== PROBLEMAS A RESOLVER ==
• 1. Retorne, do texto sobre a etimologia dos dias da semana, o trecho que vai de "Muito me interessou" até "fonte da informação.", sem nenhuma alteração.
• 2. Resuma em duas frases o texto sobre a etimologia dos dias da semana.

== TEXTO PARA LEITURA ==

DÚVIDAS

Dias da semana – etimologia (de novo)

Muito me interessou a pergunta do consulente acerca da etimologia dos dias da semana. Tal como ele também li em algum lugar a respeito da influência de uma determinação papal na denominação dos dias da semana, para que não mais se usasse os nomes de origem pagã. Infelizmente li sobre isso há muito tempo atrás e não tenho como reencontrar a fonte da informação.

O prezado professor que respondeu ao consulente disse que os nomes dos dias da semana em Portugal precedem à formação do estado português. Como a língua portuguesa ainda não estava oficialmente formada em 1139, resta-nos supor que sua origem não esteja no português, mas no romance falado na região. Poderíamos supor que fosse então um resquício dos mouros, que segundo o mesmo professor utilizavam-se de um sistema de denominação parecido. Fica contudo uma curiosidade sobre porque este sistema passou a ser utilizado em português, e não o foi em castelhano que deveria ter sofrido a mesma influência.

Quando um povo acolhe novas palavras, em geral as faz de forma setorizada. Assim, as palavras de origem árabe em português correspondem a produtos, ocupações ou cargos administrativos, entre outros. As palavras de origem celta muitas vezes descrevem objetos e situações ligadas à guerra. Esta caracteristica demonstra que certos idiomas tinham/têm uma bagagem vocabular mais apropriada para certos aspectos da vida, que eram pouco explorados no idioma acolhedor dos novos termos.

Mas os diversos nomes associados à passagem do tempo em português têm origem no latim (ano, dia, mês, por exemplo). Porque os ancentrais dos portugueses iriam, somente no caso dos nomes dos dias da semana, adotar o costume de outro idioma?

Durante seus primeiros anos de influência continental, durante a idade média, a Igreja utilizou-se de diversas manobras para eliminar os vestígios pagãos que existiam na mentalidade européia. Para isso, muitas vezes açambarcaram os festivais das antigas religiões, dando-lhes roupagem cristã, ou modificaram a mitologia reinante, associando os antigos deuses a personagens bíblicas. Não é por acaso que Satanás é representado com chifres, já que um dos deuses pagãos mais cultuados de então, Kernunnos, tinha as mesmas feições animalescas.

== TRECHOS DOS REGISTROS ==
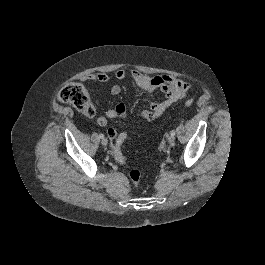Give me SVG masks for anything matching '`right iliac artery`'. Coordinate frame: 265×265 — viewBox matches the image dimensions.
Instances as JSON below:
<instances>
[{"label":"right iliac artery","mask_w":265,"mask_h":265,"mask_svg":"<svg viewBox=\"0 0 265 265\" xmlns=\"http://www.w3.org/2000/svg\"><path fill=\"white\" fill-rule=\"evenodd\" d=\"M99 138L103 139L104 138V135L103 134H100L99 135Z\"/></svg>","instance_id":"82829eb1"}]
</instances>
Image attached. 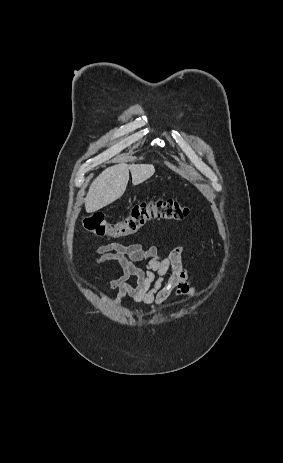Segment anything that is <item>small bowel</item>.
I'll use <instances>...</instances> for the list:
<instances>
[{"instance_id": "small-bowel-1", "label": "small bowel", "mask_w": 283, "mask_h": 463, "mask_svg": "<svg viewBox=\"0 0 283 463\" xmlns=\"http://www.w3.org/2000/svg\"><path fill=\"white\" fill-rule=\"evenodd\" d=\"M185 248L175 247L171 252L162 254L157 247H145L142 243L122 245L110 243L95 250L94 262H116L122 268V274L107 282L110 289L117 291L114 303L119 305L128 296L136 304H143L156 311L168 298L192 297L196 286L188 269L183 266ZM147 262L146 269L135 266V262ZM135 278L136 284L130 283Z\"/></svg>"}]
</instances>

== RESPOSTAS DAS TAREFAS ==
• 1.
Muito me interessou a pergunta do consulente acerca da etimologia dos dias da semana. Tal como ele também li em algum lugar a respeito da influência de uma determinação papal na denominação dos dias da semana, para que não mais se usasse os nomes de origem pagã. Infelizmente li sobre isso há muito tempo atrás e não tenho como reencontrar a fonte da informação.

• 2. O texto questiona por que os ancestrais dos portugueses, que usam palavras de origem latina para a passagem do tempo, teriam adotado o costume de outro idioma só para os nomes dos dias da semana, e lembra uma leitura antiga sobre uma determinação papal para abandonar os nomes de origem pagã. Também observa que, na Idade Média, a Igreja recorreu a diversas manobras para eliminar vestígios pagãos, como dar roupagem cristã a festivais das antigas religiões e associar os antigos deuses a personagens bíblicas.